From the ‘valley of death’ to supply and demand sustainability – the unfinished agenda for immunisation

The best of science, entrepreneurship and politics is required to avoid ‘turning the clock back on immunisation’, argue a group of global health experts in a new Nature Review.

Authored by scientists from the London School of Hygiene & Tropical Medicine (LSHTM), the World Health Organization (WHO), the Africa Centres for Disease Control and Prevention, MRC Unit The Gambia at the LSHTM, and the Center for Vaccine Development, Bamako, Mali, the article describes four hurdles that must be overcome to ensure sustainable impact. It also highlights actions required to achieve ‘the full potential of immunisation for human health and society’.

Vaccines are one of the most successful health interventions, and a world without vaccines would be unimaginable in terms of human lives lost and societal costs . A decade ago, WHO, UNICEF and the World Bank estimated that routine childhood immunisation programmes were preventing more than 2.5 million deaths every year.

Vaccination is the only medical intervention needed by every individual on the planet. However, progress in vaccine coverage is uneven and stalling, threatening hard-won gains and raising uncertainty on future advances in human health. Vaccine-preventable diseases such as measles are on the rise again and vaccine hesitancy and refusal are occurring around the world. In addition, major infectious diseases are still lacking an effective vaccine for their control.


The development of new vaccines is vital. Unfortunately, most promising early vaccine candidates in the discovery phase never make it as a safe and effective end product. To address this challenge, as well as to ensure sustainable immunisation in every community, the authors identify four hurdles that must be overcome:

  • ‘The valley of death’ from discovery to early clinical development means few discoveries make it to full scale development.
  • Moving from early clinical development to large and expensive efficacy trials, a phase which incurs two-thirds of total costs of new vaccine development.
  • The path from vaccine licensure to broad scale implementation which depends on policy recommendations, cost and effectiveness deliberations, and political priorities.
  • Achieving  sustainable vaccination programmes, including community and individual acceptance of immunisation.

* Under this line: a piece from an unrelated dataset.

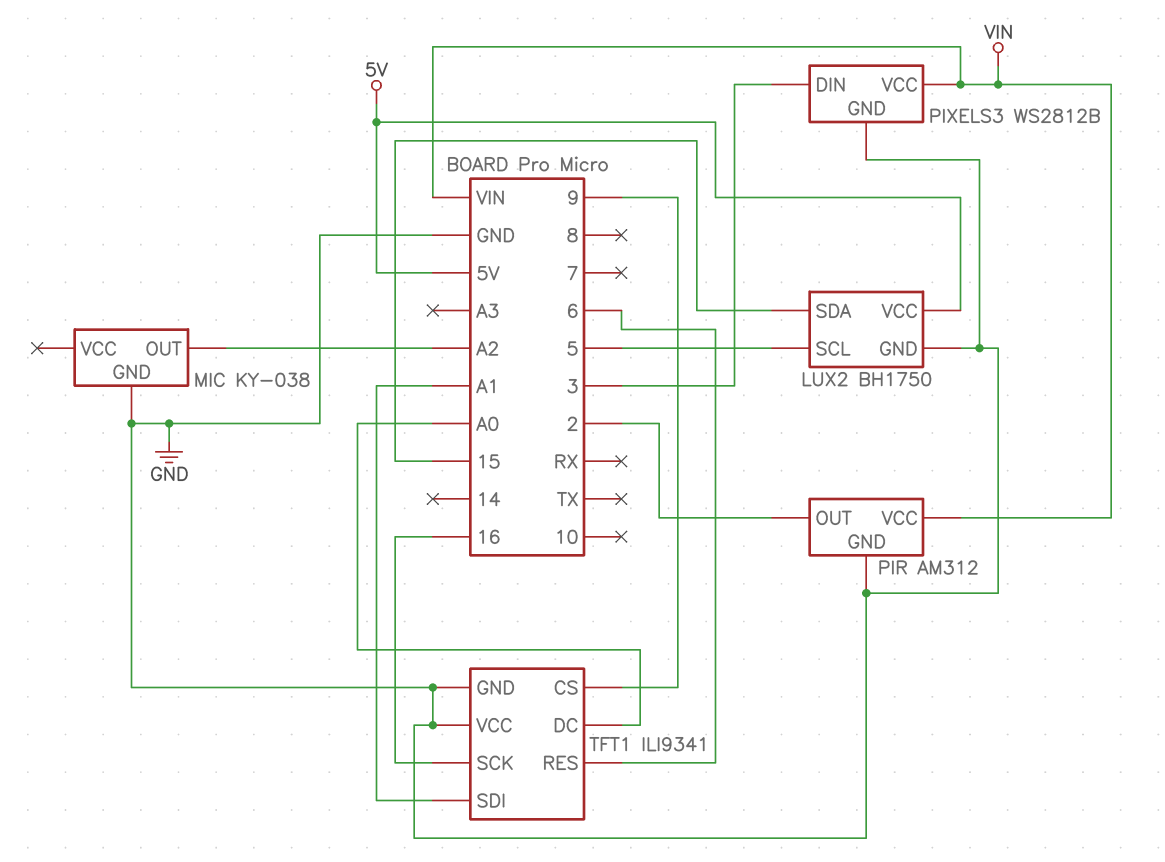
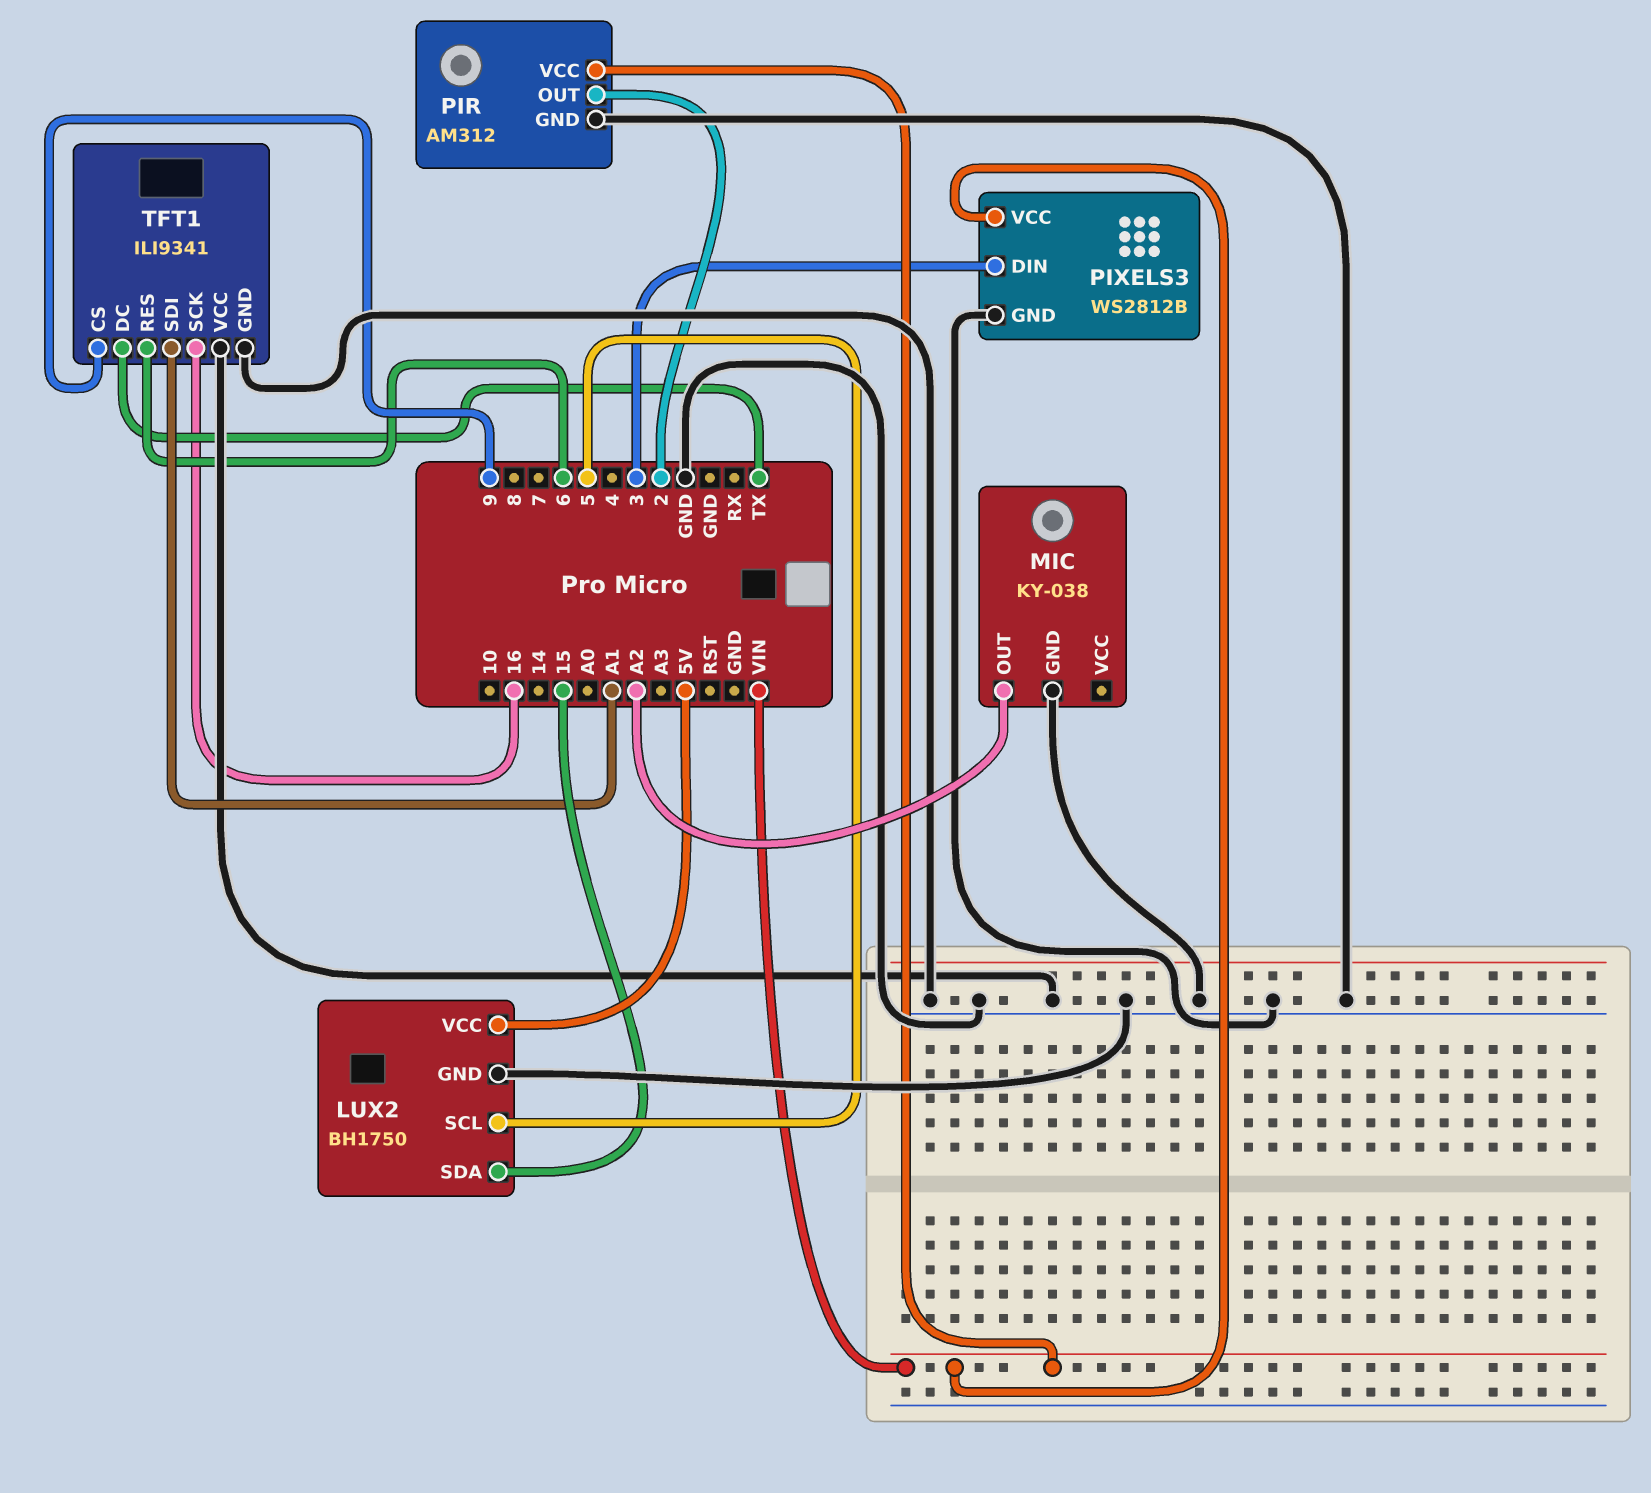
TFT1 pin DC: A0 -> TX

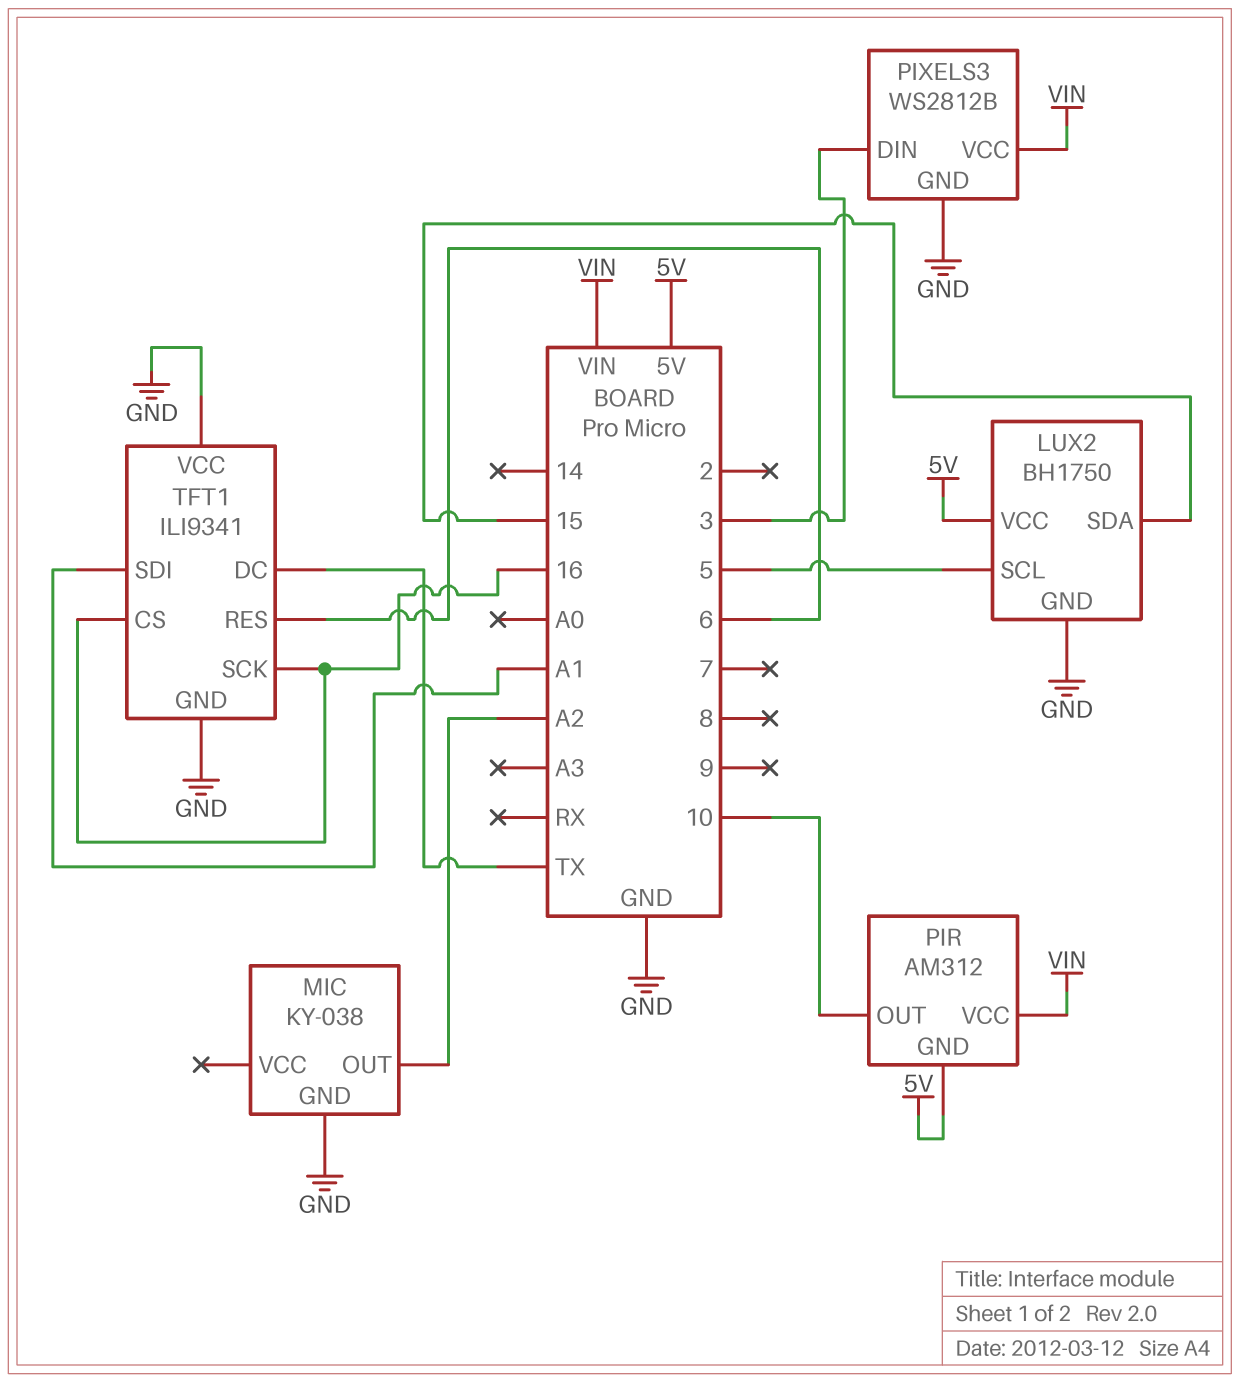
PIR pin GND: GND -> 5V
PIR pin OUT: 2 -> 10
TFT1 pin CS: 9 -> 16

“Going forward we need stronger leadership and funding, people-centred immunisation programmes, and to address vaccine confidence and coverage,” said Professor Peter Piot, Director of the London School of Hygiene & Tropical Medicine and first author of the Review. “Investment in research and innovation is also crucial. Without these, the full potential of immunisation will remain under threat.”


Professor Beate Kampmann, Director of the Vaccine Centre at the London School of Hygiene & Tropical Medicine and a co- author, said: “It’s hard to imagine a world without vaccines. Their contribution to human health, security and prosperity has been matched by few other activities in health and development. However, the current global outbreaks of measles and lack of effective vaccines against infections like HIV and Tuberculosis are also a stark reminder that the agenda for immunisation is unfinished.

“We must increase our efforts to make vaccines available to everyone, everywhere.”

Professor Heidi Larson, Director of the Vaccine Confidence Project at the London School of Hygiene & Tropical Medicine, and a co-author, said, “In 2019, WHO named vaccine hesitancy as one of the top ten global health threats. Confidence issues are complex and highly varied by setting and vaccine. They must be addressed up front and be an integral part of immunisation programmes. Approaches to vaccine uptake need to take into account the social, historical and political realities of the public for whom information alone is not the antidote to vaccine reluctance.”

Edmond Ng, co-author from the London School of Hygiene & Tropical Medicine, said: “National vaccine coverages can sometimes mask important regional differences. A ‘precision public health’ approach with more granular data that takes into account of local variation in immunisation levels and specific local needs may help better direct efforts and optimize the impact of precious resources. Sustaining and improving data surveillance effort plays an important role in ensuring the full benefits of immunisation to reach everyone in every community.”